I highly recommend using a VM. SharePoint is big. It requires multiple servers and lots of services. Basically its guaranteed to slow down any workstation you install it on. Other benefits of using a VM to develop:

  • Undo disks
  • Moving your dev environment from workstation to workstation
  • easy back-ups

This is a pretty comprehensive guide to building a full featured SharePoint VM: http://www.pptspaces.com/sharepointreporterblog/Lists/Posts/Post.aspx?List=7537e639%2Db4e5%2D48b6%2D97c0%2Da75e44ee9be3&ID=28&Source=http%3A%2F%2Fwww%2Epptspaces%2Ecom%2Fsharepointreporterblog%2FLists%2FPosts%2FAllPosts%2Easpx

Although, if you are going to be doing a lot of SharePoint development I would build a parent VM with the OS, SharePoint, and database. Then create a child VM (differential disk) with dev tools (VS 2008, Office 2007, SharePoint Designer). That way, you can always roll back to a clean SharePoint environment if you need to.

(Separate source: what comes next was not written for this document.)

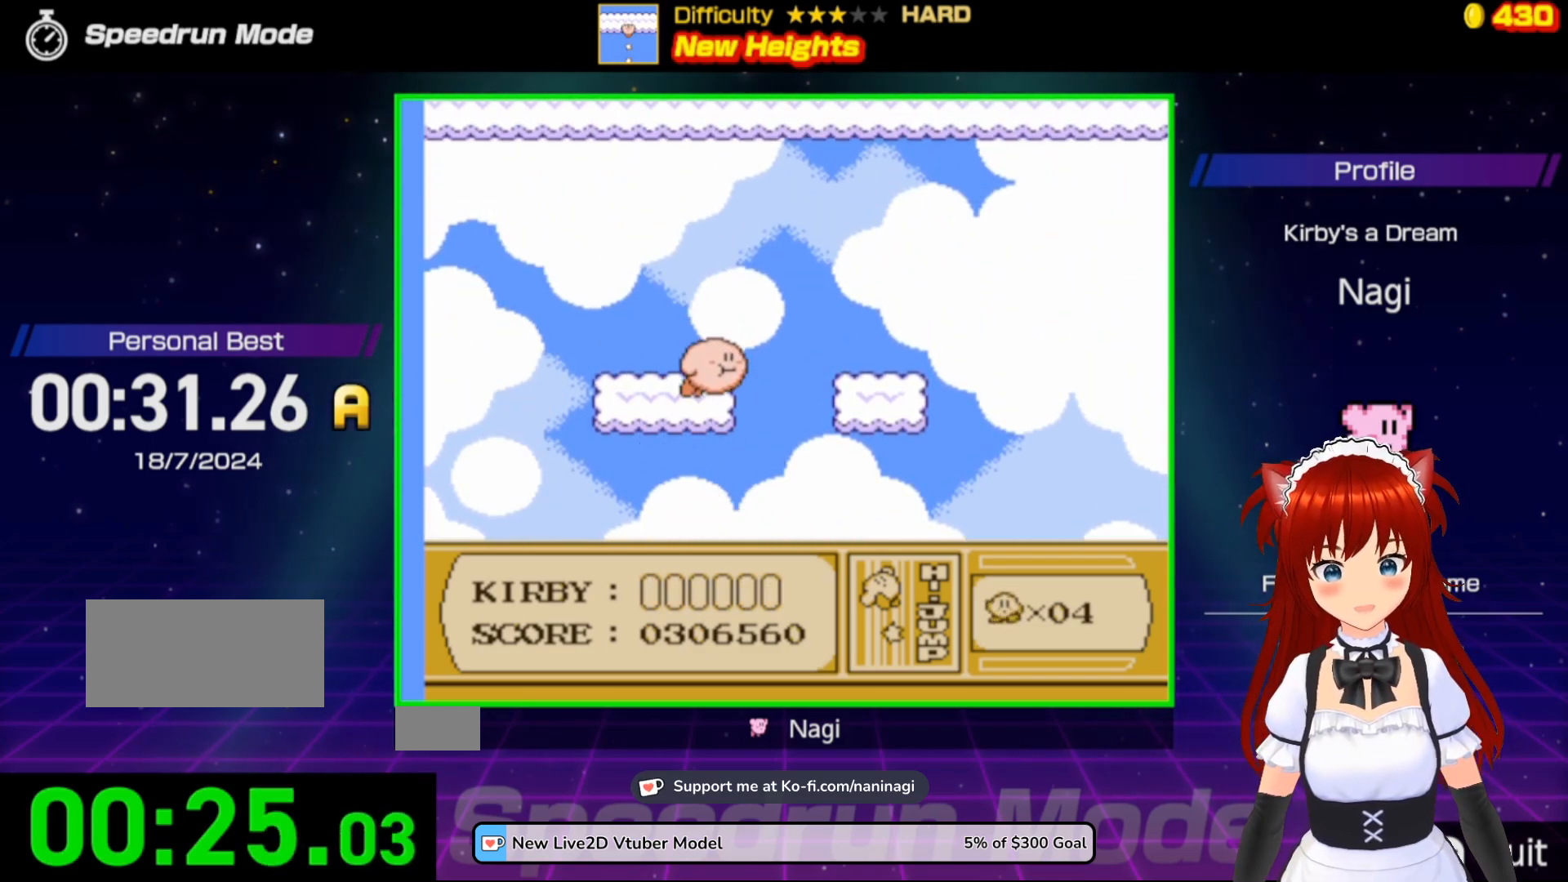
{"buttons": [], "events": []}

Furthermore, I think the best way to do serious solution development is to spend the time and learn how to build your own solution files, and rolling your own features. NANT can be used to great effect for this. The existing crop of automated tools have limitations that you will inevitably run up against if you are doing anything a bit complicated.

Learning all of the moving parts of solution development is a bit daunting, but once you do it gives you a MUCH better picture of what SharePoint is doing under the covers.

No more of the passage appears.